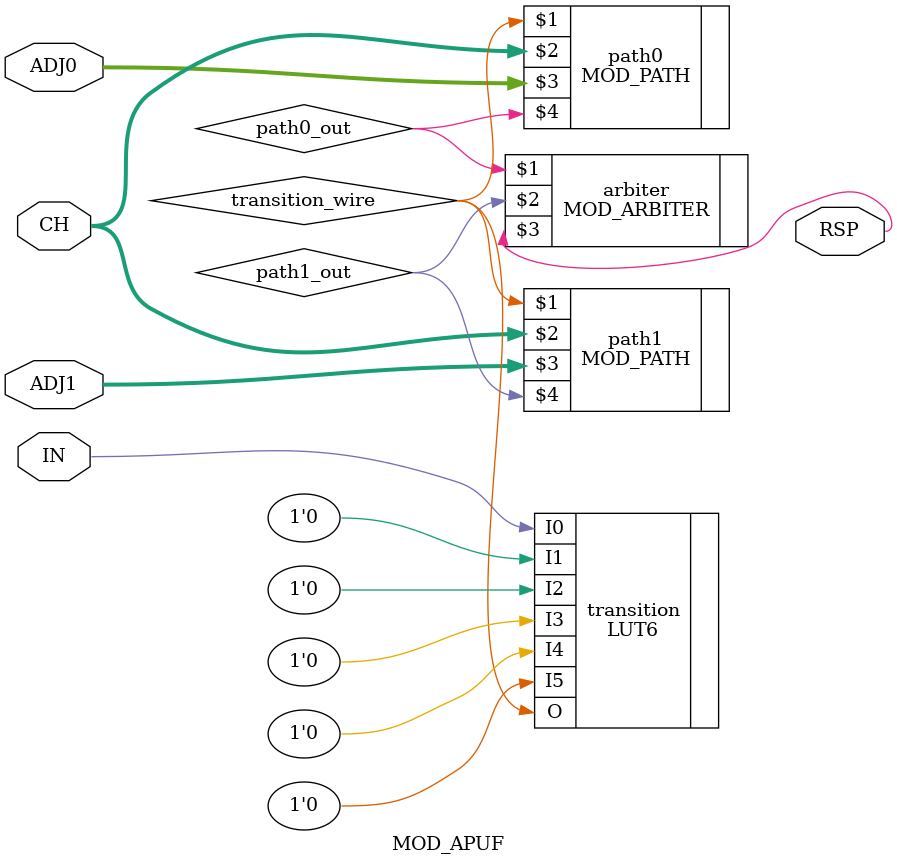
<source format=v>
/*
自调整PUF的实现
*/
module MOD_APUF
(
  input IN, //输入信号，用于产生跳变
  input [31:0]CH, //激励
  input [31:0]ADJ0, //调整信号0
  input [31:0]ADJ1, //调整信号1
  output RSP //产生响应比特
);

(* dont_touch = "true" *) wire transition_wire,path0_out,path1_out;
(* dont_touch = "true" *) LUT6 #(.INIT(2'b10)) transition(.I0(IN), .I1(1'b0), .I2(1'b0), .I3(1'b0), .I4(1'b0), .I5(1'b0), .O(transition_wire));
(* dont_touch = "true" *) MOD_PATH path0(transition_wire,CH,ADJ0,path0_out);
(* dont_touch = "true" *) MOD_PATH path1(transition_wire,CH,ADJ1,path1_out);
(* dont_touch = "true" *) MOD_ARBITER arbiter(path0_out,path1_out,RSP);

endmodule

</source>
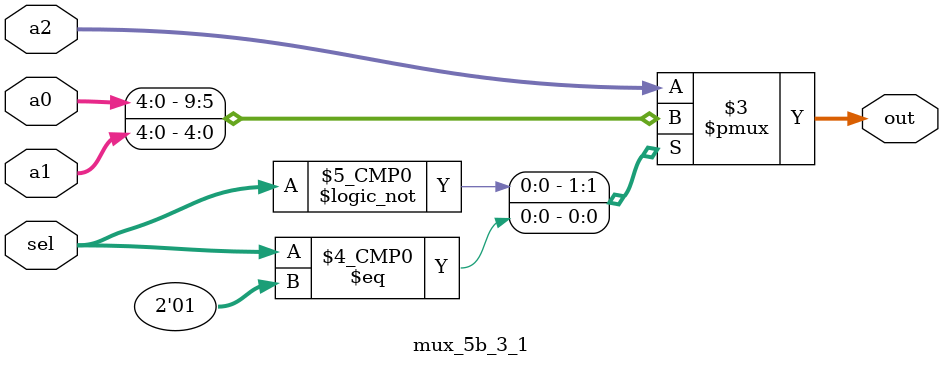
<source format=v>
module mux_5b_3_1 (
    input [4:0] a0, 
    input [4:0] a1, 
    input [4:0] a2, 
    input [1:0] sel, 
    output [4:0] out
);
    /*
      Input and output ports :
      a0 - first input (selected when sel = 0)
      a1 - second input (selected when sel = 1)
      sel - the select line
      out - the output depending on the select line
    */ 

    always @(*) begin
        case (sel)
            2'b00 : out = a0;
            2'b01 : out = a1;
            2'b01 : out = a2;
            default : out = a2;
        endcase
    end
    
endmodule

</source>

> **EXERCISE DETAILS**
Please give back exactly the lines of the listing above that run from the one containing "a1 - second" through the one containing "2'b01 : out = a1;", and only those.

> **WRITTEN RESPONSE**
      a1 - second input (selected when sel = 1)
      sel - the select line
      out - the output depending on the select line
    */ 

    always @(*) begin
        case (sel)
            2'b00 : out = a0;
            2'b01 : out = a1;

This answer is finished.